Le préfet de l’Hérault Pierre Pouëssel a accusé deux groupes issus de la mouvance d’extrême gauche d’être à l’origine des scènes d’émeutes urbaines en marge des manifestations des « gilets jaunes », chaque samedi depuis un mois.

« Il faut se parler, débattre et isoler au maximum les casseurs. Il y a un nouveau groupe qui vient d’apparaître qui s’appelle le parti communiste maoïste, explique-t-il. C’est une particularité locale qui s’adosse à un groupuscule qui s’appelle l’armée révolutionnaire marxiste. Ces gens se mettent en tête de la manifestation non déclarée des "gilets jaunes". Ils prennent la tête de la manif et sont à l’offensive contre les forces de l’ordre. »

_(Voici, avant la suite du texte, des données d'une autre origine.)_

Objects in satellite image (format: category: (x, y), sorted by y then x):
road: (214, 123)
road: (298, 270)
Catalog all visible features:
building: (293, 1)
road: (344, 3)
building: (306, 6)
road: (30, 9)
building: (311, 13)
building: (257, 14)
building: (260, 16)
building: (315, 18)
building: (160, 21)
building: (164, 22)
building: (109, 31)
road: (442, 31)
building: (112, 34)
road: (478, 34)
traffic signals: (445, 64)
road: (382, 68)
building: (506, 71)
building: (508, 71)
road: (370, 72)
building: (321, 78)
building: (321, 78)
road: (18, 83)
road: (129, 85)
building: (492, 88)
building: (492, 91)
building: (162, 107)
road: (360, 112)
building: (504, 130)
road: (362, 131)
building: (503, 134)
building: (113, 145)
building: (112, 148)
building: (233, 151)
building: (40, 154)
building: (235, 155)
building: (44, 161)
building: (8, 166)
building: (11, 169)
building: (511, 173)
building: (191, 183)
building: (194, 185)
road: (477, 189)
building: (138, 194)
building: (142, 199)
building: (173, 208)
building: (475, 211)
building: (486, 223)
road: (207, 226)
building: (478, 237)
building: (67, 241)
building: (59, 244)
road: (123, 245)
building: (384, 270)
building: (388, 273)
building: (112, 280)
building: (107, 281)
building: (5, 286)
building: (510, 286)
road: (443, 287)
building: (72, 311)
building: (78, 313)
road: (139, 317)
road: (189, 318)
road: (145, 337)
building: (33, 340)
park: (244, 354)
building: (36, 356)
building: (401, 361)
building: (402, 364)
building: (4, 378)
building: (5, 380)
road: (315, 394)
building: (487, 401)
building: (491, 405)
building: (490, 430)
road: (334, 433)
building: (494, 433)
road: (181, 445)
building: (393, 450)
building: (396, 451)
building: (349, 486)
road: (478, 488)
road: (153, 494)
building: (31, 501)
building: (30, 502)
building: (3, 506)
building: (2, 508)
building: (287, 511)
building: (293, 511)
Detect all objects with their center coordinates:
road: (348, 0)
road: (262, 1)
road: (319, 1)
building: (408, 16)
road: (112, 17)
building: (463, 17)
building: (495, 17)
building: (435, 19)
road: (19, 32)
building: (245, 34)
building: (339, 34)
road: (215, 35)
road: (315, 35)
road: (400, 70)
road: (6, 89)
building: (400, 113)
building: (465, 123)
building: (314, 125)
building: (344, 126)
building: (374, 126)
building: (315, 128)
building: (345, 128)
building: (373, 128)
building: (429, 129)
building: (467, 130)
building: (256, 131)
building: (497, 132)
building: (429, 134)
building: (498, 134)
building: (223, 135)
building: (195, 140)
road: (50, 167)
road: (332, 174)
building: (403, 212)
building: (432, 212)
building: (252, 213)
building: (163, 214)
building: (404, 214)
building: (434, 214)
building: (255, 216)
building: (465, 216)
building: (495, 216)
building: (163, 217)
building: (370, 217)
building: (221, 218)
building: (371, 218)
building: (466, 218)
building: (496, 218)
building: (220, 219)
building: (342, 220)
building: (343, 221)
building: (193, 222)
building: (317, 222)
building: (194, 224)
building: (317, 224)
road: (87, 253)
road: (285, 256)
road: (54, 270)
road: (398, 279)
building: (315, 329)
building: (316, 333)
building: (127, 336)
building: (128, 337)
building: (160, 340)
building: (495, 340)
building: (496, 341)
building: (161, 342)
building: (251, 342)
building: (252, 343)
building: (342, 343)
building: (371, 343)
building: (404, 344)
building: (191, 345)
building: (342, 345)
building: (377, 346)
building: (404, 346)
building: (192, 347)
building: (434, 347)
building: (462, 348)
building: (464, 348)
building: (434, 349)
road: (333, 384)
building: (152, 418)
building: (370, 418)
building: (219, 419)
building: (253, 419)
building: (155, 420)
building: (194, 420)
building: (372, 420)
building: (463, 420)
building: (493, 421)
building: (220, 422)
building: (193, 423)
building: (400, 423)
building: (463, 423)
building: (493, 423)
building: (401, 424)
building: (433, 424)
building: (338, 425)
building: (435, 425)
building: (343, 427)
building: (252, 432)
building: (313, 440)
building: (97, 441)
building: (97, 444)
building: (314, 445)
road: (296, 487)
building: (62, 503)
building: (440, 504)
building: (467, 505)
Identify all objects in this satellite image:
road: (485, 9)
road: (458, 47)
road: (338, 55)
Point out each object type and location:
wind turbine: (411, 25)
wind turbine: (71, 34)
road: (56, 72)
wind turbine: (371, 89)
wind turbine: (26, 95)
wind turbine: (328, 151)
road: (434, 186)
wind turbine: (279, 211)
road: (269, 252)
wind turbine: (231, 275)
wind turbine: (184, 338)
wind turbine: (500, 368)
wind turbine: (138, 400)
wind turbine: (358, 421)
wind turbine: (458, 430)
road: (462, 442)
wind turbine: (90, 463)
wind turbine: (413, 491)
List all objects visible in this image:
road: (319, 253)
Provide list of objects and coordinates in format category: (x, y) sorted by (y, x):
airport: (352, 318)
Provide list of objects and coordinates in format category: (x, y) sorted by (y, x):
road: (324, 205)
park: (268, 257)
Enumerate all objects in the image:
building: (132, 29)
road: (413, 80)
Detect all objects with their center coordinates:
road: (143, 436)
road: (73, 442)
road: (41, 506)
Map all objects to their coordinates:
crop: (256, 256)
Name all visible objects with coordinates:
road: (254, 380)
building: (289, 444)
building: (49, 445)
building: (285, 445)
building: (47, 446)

28 policiers et neuf gendarmes blessés

Lors de ses vœux à la presse, le représentant de l’Etat dans le département a estimé que « les forces de l’ordre, contrairement à ce que l’on dit, font un usage de la force extrêmement proportionné et contrôlé ». Il a par ailleurs dénoncé le nombre de représentants de l’ordre blessés depuis la fin décembre lors des heurts à Montpellier : 28 policiers et neuf gendarmes.

Pierre Pouëssel, qui ne veut pas « mélanger "gilets jaunes" et casseurs de tendance extrême gauche. On les connaît bien. Ils sont entre 150 et 200, voire 300 comme samedi dernier lorsqu’ils sont renforcés par des personnes venues du Gard et de Lyon exprès pour en découdre ».